A inauguração do Panteão, para onde são transferidos os despojos dos inconfidentes mortos no exílio da África e repatriados em dezembro de 1936, por iniciativa do governo de Getúlio Vargas, aconteceu no dia 21 de abril de 1942, no transcurso do 150º aniversário da sentença condenatória dos inconfidentes.

Estão no Panteão os restos de treze dos vinte e quatro sentenciados pela coroa portuguesa. Uma lápide vazia é o memento dos ausentes, entre os quais está Tiradentes, cujo corpo foi esquartejado e exposto em opróbrio.

 

 

Arquivo Judiciário

Instalado no Anexo III do museu, a Casa do Pilar, preserva as peças judiciais levadas durante o período colonial de Ouro Preto. Dentre elas é particularmente importante o volume 7 dos Autos da Devassa mineira, a que foram acrescidos os traslados da Devassa carioca, os processos de réus eclesiásticos, os processos de réus comuns da justiça local e outros documentos.
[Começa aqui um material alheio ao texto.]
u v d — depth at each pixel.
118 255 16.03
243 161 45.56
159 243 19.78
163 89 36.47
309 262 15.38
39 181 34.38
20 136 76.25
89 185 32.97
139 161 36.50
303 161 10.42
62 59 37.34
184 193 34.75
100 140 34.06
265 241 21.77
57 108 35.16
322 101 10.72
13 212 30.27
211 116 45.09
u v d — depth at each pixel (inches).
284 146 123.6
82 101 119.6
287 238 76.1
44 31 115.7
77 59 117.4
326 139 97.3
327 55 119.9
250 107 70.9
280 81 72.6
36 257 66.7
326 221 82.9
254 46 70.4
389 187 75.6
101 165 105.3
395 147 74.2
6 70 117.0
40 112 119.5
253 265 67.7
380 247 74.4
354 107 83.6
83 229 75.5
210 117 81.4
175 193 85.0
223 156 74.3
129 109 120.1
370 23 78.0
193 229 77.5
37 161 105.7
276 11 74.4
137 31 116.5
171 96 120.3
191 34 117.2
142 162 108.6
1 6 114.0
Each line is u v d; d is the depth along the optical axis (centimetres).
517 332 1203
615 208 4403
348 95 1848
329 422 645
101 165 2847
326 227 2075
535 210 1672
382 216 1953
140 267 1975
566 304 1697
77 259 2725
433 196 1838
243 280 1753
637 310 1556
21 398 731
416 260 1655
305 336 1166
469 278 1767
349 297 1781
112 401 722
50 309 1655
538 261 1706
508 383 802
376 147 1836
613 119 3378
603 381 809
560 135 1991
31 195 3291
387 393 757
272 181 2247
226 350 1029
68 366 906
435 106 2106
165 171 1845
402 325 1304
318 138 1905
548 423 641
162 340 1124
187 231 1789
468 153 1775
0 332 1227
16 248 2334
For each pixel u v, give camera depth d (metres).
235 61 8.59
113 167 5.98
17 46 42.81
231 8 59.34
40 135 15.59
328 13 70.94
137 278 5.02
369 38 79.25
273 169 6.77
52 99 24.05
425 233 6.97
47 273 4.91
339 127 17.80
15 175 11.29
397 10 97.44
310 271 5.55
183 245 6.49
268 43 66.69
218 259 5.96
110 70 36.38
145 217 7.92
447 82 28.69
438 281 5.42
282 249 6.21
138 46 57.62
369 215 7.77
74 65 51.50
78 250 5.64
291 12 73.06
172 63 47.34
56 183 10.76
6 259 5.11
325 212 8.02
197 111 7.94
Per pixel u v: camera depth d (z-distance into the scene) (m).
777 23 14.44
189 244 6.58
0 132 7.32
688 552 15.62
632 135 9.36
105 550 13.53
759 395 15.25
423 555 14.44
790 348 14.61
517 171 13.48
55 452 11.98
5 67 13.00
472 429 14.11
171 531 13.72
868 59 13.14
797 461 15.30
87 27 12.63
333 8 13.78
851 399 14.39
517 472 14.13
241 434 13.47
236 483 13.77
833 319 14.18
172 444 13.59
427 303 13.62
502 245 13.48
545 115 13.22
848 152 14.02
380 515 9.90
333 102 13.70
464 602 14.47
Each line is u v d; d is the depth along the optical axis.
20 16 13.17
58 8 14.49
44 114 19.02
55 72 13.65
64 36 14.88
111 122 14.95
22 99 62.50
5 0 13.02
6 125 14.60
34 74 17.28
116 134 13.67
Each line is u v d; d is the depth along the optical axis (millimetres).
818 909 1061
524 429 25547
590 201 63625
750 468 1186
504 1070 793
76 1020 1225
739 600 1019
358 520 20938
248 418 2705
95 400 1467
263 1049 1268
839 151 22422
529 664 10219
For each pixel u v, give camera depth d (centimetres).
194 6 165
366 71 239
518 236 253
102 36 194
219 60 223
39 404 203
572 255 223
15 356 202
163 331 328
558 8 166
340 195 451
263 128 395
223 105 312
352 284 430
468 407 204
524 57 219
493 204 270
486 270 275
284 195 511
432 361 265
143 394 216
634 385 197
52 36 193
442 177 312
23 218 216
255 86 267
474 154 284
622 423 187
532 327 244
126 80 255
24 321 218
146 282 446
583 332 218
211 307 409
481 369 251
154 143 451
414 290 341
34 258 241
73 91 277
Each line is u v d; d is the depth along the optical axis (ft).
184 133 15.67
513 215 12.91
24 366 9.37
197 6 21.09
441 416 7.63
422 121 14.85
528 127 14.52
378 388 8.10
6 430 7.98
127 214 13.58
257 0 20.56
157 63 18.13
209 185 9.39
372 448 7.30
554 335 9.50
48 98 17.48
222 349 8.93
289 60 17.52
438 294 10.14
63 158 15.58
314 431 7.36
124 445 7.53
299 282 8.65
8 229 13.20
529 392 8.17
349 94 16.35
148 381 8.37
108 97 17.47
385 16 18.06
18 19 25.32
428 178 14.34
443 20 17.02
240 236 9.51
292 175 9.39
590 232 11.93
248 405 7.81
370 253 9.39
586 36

Em 1995 o conjunto era composto por 5.180 inventários, 1.660 testamentos, 14.350 ações cíveis, 1.570 ações criminais e 388 códices vários, formando um nítido painel da vida judicial e mesmo dos costumes sociais da época da colônia.

 

Arquivo Histórico

Esta seção guarda grande número de documentos relativos à história da cidade e da região, como um relatório de despesas autografado pelo alferes Joaquim José da Silva Xavier, o Tiradentes; uma provisão assinada por Tomás Antônio Gonzaga em favor de Alexandre Luiz de Mello; atestados passados por Alvarenga Peixoto e Francisco de Paula Freire de Andrade, recibos assinados pelo Aleijadinho, e um diploma de José Álvares Maciel.

Arquivo Musical

Oriundo da grande coleção de partituras coloniais reunidas pelo musicólogo Curt Lange na década de 1940, também guardado na Casa do Pilar. Este material teve, depois de penosamente redescoberto pelo alemão, uma trajetória digna de um filme de aventuras, sendo foco de intrigas políticas, difamação e mesmo durante algum tempo esteve depositado no Instituto Interamericano de Musicologia, em Montevidéu, para onde Lange o enviara temendo que o esforço de suas pesquisas, que hoje são consideradas fundamentais para a história da música brasileira, voltasse a se perder numa época em que a música colonial do Brasil era objeto de descaso.

Após longas negociações esta coleção inestimável foi adquirida pelo Museu da Inconfidência, tornando-se uma das referências mais importantes para o estudo da atividade musical nas Minas Gerais durante a colônia, com itens também de outras procedências e do período imperial. Há partituras autografadas e cópias de composições de Manoel Dias de Oliveira, Lobo de Mesquita, José Meirelles, Carlos Gomes, José Maurício Nunes Garcia e Jesuíno do Monte Carmelo, dentre muitos outros.